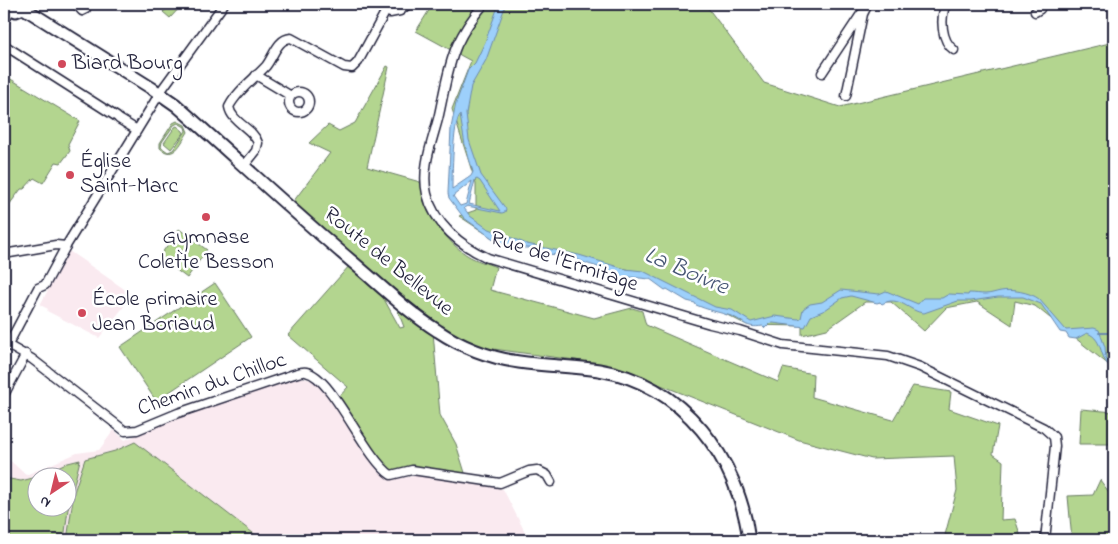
<svg xmlns="http://www.w3.org/2000/svg" width="1118" height="544" viewBox="0 0 1118 544" font-family="'Indie Flower',sans-serif">
	<style>
		.built { fill: #faeaf0; fill-rule: evenodd }
		.green { fill: #b3d58f; stroke: #6a7c65; fill-rule: evenodd }
		.water { fill: #9dd0fb; stroke: #6c8aae; fill-rule: evenodd }
		.lines { fill: none; stroke-linecap: round; stroke-linejoin: round }
		.stream { stroke: #6c8aae; stroke-width: 2 }
		.street-casing { stroke: #22223b; stroke-width: 11 }
		.secondary-casing { stroke: #22223b; stroke-width: 15 }
		.street { stroke: #fff; stroke-width: 8 }
		.secondary { stroke: #fff; stroke-width: 11 }
		.poi-dot { fill: #d1495b; stroke: #fff; stroke-width: 2 }
		.labels { text-anchor: middle; dominant-baseline: central; stroke-width: 5; stroke-linejoin: round; paint-order: stroke }
		.poi-label { font-size: 22px; fill: #22223b; stroke: #fff; text-anchor: start }
		.street-label { font-size: 22px; fill: #22223b; stroke: #fff }
		.water-label { font-size: 24px; font-style: italic; fill: #475675; stroke: #fff }
	</style>
	<rect width="100%" height="100%" fill="#fff"/>
	<filter id="ink" filterUnits="userSpaceOnUse"><feTurbulence type="fractalNoise" baseFrequency=".02" numOctaves="2"/><feDisplacementMap in="SourceGraphic" scale="10" xChannelSelector="R" yChannelSelector="G"/><feConvolveMatrix kernelMatrix="1 2 1 2 8 2 1 2 1" color-interpolation-filters="sRGB"/></filter>
	<g filter="url(#ink)">
		<!-- built -->
		<g class="built">
			<polygon points="69,251 133,295 99,338 47,311 48,309 40,305"/>
			<path d="M301,377L317,382L388,480L421,475L503,489L527,536L526,540H4V455L26,475L77,453L99,450L114,430L125,440L181,416ZM38,476H68V506H38Z"/>
		</g>
		<!-- green -->
		<g class="green">
			<polygon points="170,4 183,4 170,18 163,12"/>
			<polygon points="433,4 705,4 764,83 840,107 1114,42 1114,369 1035,306 1015,301 1012,325 977,302 946,308 924,331 891,302 865,302 827,329 802,335 802,326 747,325 644,273 494,239 459,216 476,210 476,184 452,109 471,61 416,31"/>
			<path d="M387,66L389,67L367,167L420,182C428,211 442,239 467,255C476,261 487,263 496,267L490,290L594,318L632,308L642,311L646,325L778,382L783,368L813,374L812,397L893,420L913,386L951,392L949,409L998,426L993,454L1003,461L1001,520L1015,519L1022,540H964L945,535L957,490L954,456L872,459L799,440L661,385L597,363L486,348L453,335L432,320L440,415L456,444L466,476L417,466L398,473L383,465L337,399L348,387L288,335L350,265L380,292L400,328L404,327L388,285L293,202L330,153L309,143L328,125L339,131L355,123Z"/>
			<polygon points="4,75 80,121 68,144 70,151 61,163 56,162 43,183 34,178 24,189 21,189 9,205 4,201"/>
			<path d="M177,121L185,125L188,132C181,143 174,161 160,148V143L173,123ZM178,123L185,127L186,131L173,150L168,152L161,147L162,142L174,125Z"/>
			<polygon points="177,126 183,131 184,133 171,149 164,143 175,127"/>
			<polygon points="179,229 207,250 187,278 159,257"/>
			<polygon points="215,283 251,337 156,401 120,347"/>
			<polygon points="1081,409 1114,412 1114,444 1079,444"/>
			<polygon points="135,442 262,540 67,540 74,492 85,459 115,451"/>
			<polygon points="80,460 68,509 64,540 4,540 4,478 21,481 37,477 38,506 68,506 68,476 38,476 64,464"/>
			<polygon points="1100,480 1114,499 1114,540 1072,540 1068,496 1093,495"/>
		</g>
		<!-- water -->
		<path class="water" d="M499,4H506L486,60L471,86L466,114L469,140L481,175L506,209L505,212L502,213L467,206L464,208L470,216L487,228L527,244L579,255L625,269L643,271L715,307L732,310L751,322L775,316L798,319L801,318L803,309L810,304L822,302L841,290L879,294L886,291L918,304L923,298H942L949,294L968,295L969,293C975,293 980,294 985,294C991,294 995,292 1001,291C1011,289 1030,292 1039,299L1066,330L1094,328L1099,330L1105,347L1106,359L1114,364V369C1098,362 1105,339 1087,333L1076,339L1069,338L1066,333L1060,332L1041,304L1023,297H998L971,301H958L924,313C909,312 899,294 882,304L880,302L877,303L851,296L842,298L825,310L811,316L805,327L773,323L769,324L765,328L763,326C744,329 745,321 731,316C719,312 707,310 696,305L695,303L687,301L667,289L665,290L650,279L619,276L608,270L582,262L576,258L549,254L530,248H518L499,243L464,218L449,198L448,193L451,128L456,103L468,70L475,63L485,42ZM460,115L465,145L473,172L471,176L452,189C452,175 453,123 460,115ZM477,179L480,181L500,211L469,204L475,180ZM472,181L466,204L460,206L453,196Z"/>
		<g class="lines">
			<!-- stream -->
			<polyline class="stream" points="1099,333 1114,333"/>
			<!-- street casing -->
			<g class="street-casing">
				<g id="street">
					<polyline points="76,4 82,11 86,9 87,4"/>
					<polyline points="376,4 390,13 400,11 408,4"/>
					<path d="M484,4C473,17 464,30 457,45C447,68 444,94 438,119C432,142 421,169 427,194C434,224 461,246 488,258L710,324L740,331L783,345L888,356L920,367L1044,428L1054,437L1055,446L1045,540"/>
					<path d="M946,4C940,18 941,41 954,50"/>
					<polyline points="164,5 166,4"/>
					<polyline points="1035,12 1040,9 1037,4"/>
					<polyline points="4,21 11,9"/>
					<polyline points="4,45 117,117"/>
					<polyline points="822,73 861,14"/>
					<polyline points="256,75 291,96"/>
					<circle cx="299" cy="102" r="10"/>
					<polyline points="846,96 863,14 868,4"/>
					<polyline points="119,119 137,130"/>
					<path d="M244,166L256,151L258,143C253,128 232,123 229,107C237,91 254,79 266,66C274,56 277,39 291,38L344,67L352,68L358,62L388,7"/>
					<polyline points="4,254 56,245 66,246"/>
					<path d="M4,343L32,359L125,431L137,430L178,413L291,375C296,374 301,371 306,372C333,377 364,457 391,475L412,470L500,483L529,471L537,470L547,475L551,482"/>
					<polyline points="8,345 38,288 45,285 66,246 163,88 224,4"/>
					<polyline points="4,395 26,354"/>
				</g>
			</g>
			<!-- secondary casing -->
			<g class="secondary-casing">
				<g id="secondary">
					<polyline points="8,4 11,9 16,11 21,9 24,4"/>
					<path d="M22,7L153,89L176,105C236,158 294,213 355,264C382,287 408,312 438,331C462,347 491,358 519,362C546,366 572,366 599,370C683,384 739,459 749,540"/>
				</g>
			</g>
			<!-- street -->
			<use href="#street" class="street"/>
			<!-- secondary -->
			<use href="#secondary" class="secondary"/>
		</g>
	</g>
	<!-- markers -->
	<g class="poi-dot">
		<circle cx="62" cy="64" r="5"/>
		<circle cx="70" cy="175" r="5"/>
		<circle cx="206" cy="217" r="5"/>
		<circle cx="82" cy="313" r="5"/>
	</g>
	<g class="labels">
		<!-- poi labels -->
		<g class="poi-label">
			<text x="72" y="64">Biard Bourg</text>
			<text x="80" y="162">Église<tspan x="80" dy="25">Saint-Marc</tspan></text>
			<text x="206" y="238" text-anchor="middle">Gymnase<tspan x="206" dy="25">Colette Besson</tspan></text>
			<text x="92" y="300">École primaire<tspan x="92" dy="25">Jean Boriaud</tspan></text>
		</g>
		<!-- street labels -->
		<g class="street-label">
			<text transform="translate(388 262) rotate(39)">Route de Bellevue</text>
			<text transform="translate(564 262) rotate(18)">Rue de l’Ermitage</text>
			<text transform="translate(212 385) rotate(-19)">Chemin du Chilloc</text>
		</g>
		<!-- water labels -->
		<g class="water-label">
			<text transform="translate(686 272) rotate(23)">La Boivre</text>
		</g>
	</g>
	<!-- margin -->
	<rect width="1118" height="544" fill="none" stroke="#fff" stroke-width="20"/>
	<rect x="10" y="10" width="1098" height="524" fill="none" stroke="#22223b" stroke-width="2" filter="url(#ink)"/>
	<!-- north arrow -->
	<g transform="translate(52 492) rotate(215)"><circle r="24" fill="#ffffff" stroke="#a7a7b1"/>
	<path d="M0-4L9 19L0 12L-9 19Z" fill="#d1495b"/>
	<text y="-8" font-size="14" font-weight="bold" text-anchor="middle" fill="#22223b">N</text>
	</g>
</svg>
==*==
### Requirement
Within the material above, extract exactly the lines that start at the line containing "#9dd0fb; stroke: #6c8aae;" and stop after the line containing "705,4 764,83 840,107", and only those.

### Output below
		.water { fill: #9dd0fb; stroke: #6c8aae; fill-rule: evenodd }
		.lines { fill: none; stroke-linecap: round; stroke-linejoin: round }
		.stream { stroke: #6c8aae; stroke-width: 2 }
		.street-casing { stroke: #22223b; stroke-width: 11 }
		.secondary-casing { stroke: #22223b; stroke-width: 15 }
		.street { stroke: #fff; stroke-width: 8 }
		.secondary { stroke: #fff; stroke-width: 11 }
		.poi-dot { fill: #d1495b; stroke: #fff; stroke-width: 2 }
		.labels { text-anchor: middle; dominant-baseline: central; stroke-width: 5; stroke-linejoin: round; paint-order: stroke }
		.poi-label { font-size: 22px; fill: #22223b; stroke: #fff; text-anchor: start }
		.street-label { font-size: 22px; fill: #22223b; stroke: #fff }
		.water-label { font-size: 24px; font-style: italic; fill: #475675; stroke: #fff }
	</style>
	<rect width="100%" height="100%" fill="#fff"/>
	<filter id="ink" filterUnits="userSpaceOnUse"><feTurbulence type="fractalNoise" baseFrequency=".02" numOctaves="2"/><feDisplacementMap in="SourceGraphic" scale="10" xChannelSelector="R" yChannelSelector="G"/><feConvolveMatrix kernelMatrix="1 2 1 2 8 2 1 2 1" color-interpolation-filters="sRGB"/></filter>
	<g filter="url(#ink)">
		<!-- built -->
		<g class="built">
			<polygon points="69,251 133,295 99,338 47,311 48,309 40,305"/>
			<path d="M301,377L317,382L388,480L421,475L503,489L527,536L526,540H4V455L26,475L77,453L99,450L114,430L125,440L181,416ZM38,476H68V506H38Z"/>
		</g>
		<!-- green -->
		<g class="green">
			<polygon points="170,4 183,4 170,18 163,12"/>
			<polygon points="433,4 705,4 764,83 840,107 1114,42 1114,369 1035,306 1015,301 1012,325 977,302 946,308 924,331 891,302 865,302 827,329 802,335 802,326 747,325 644,273 494,239 459,216 476,210 476,184 452,109 471,61 416,31"/>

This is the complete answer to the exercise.